Median location of ET onset and completion for the NATL and WNP basins. The p values are based on a Wilcoxon rank sum statistical significance test. Italicized (bold) values indicate statistical significance at the 90% (95%) confidence level.
d. Intensity and cyclone phase space
NATL ET events in the future simulations are generally stronger at each stage of the cyclone life cycle (Table 6; Fig. 12a). The shifts toward lower SLPs at ET completion and toward stronger post-transition storms are the most robust (Table 6). The minimum SLP reached by ET events in WNP during the tropical phase is significantly lower by ~12 hPa in the future simulations (Table 6). Differences in intensity between the present-day and future storms at the other life cycle stages, however, are comparatively small (Table 6; Fig. 12b).

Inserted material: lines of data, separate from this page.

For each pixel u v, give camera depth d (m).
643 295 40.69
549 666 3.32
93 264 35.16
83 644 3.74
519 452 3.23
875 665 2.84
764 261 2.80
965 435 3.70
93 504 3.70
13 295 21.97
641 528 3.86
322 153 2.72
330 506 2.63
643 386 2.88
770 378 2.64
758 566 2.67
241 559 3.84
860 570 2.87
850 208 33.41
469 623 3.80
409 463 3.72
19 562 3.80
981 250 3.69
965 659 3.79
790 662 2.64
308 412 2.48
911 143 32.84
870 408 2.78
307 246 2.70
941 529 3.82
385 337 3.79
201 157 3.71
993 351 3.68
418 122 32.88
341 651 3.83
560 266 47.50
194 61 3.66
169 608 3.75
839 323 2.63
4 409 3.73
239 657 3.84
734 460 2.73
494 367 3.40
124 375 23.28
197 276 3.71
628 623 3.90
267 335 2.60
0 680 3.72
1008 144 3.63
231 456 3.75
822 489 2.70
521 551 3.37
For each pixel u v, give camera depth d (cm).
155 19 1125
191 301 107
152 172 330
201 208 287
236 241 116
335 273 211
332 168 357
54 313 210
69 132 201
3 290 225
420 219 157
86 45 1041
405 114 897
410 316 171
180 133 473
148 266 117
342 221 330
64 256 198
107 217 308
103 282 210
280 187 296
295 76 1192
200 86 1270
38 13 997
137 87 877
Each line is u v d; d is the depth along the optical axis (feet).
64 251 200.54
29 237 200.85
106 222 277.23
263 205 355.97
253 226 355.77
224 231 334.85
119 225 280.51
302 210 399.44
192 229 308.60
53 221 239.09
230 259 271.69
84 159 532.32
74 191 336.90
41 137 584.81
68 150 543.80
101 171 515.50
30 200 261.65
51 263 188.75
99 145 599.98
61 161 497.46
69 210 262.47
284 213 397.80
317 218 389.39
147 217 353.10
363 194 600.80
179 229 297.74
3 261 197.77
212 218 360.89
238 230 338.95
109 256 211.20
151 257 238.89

Median intensity (SLP; hPa) at various stages of the cyclone life cycle. The p values are based on a Wilcoxon rank sum statistical significance test. Italicized (bold) values indicate statistical significance at the 90% (95%) confidence level.
Boxplots showing the minimum SLP (hPa) reached as a tropical cyclone before ET onset, 12 h prior to ET onset, at the time of ET onset, at the time of ET completion, and as an extratropical cyclone after ET completion for all storms over the ten simulation years in the (a) North Atlantic and (b) western North Pacific basins. Present-day (future) distributions are shown in blue (red). The bottom whisker indicates the maximum intensity (e.g., lowest minimum SLP). The top whisker indicates the minimum intensity (e.g., highest minimum SLP). The bottom, middle, and top lines associated with each box represent the 75th, 50th, and 25th percentile intensity. The black asterisks represent outliers that fall outside of ±2.7σ range.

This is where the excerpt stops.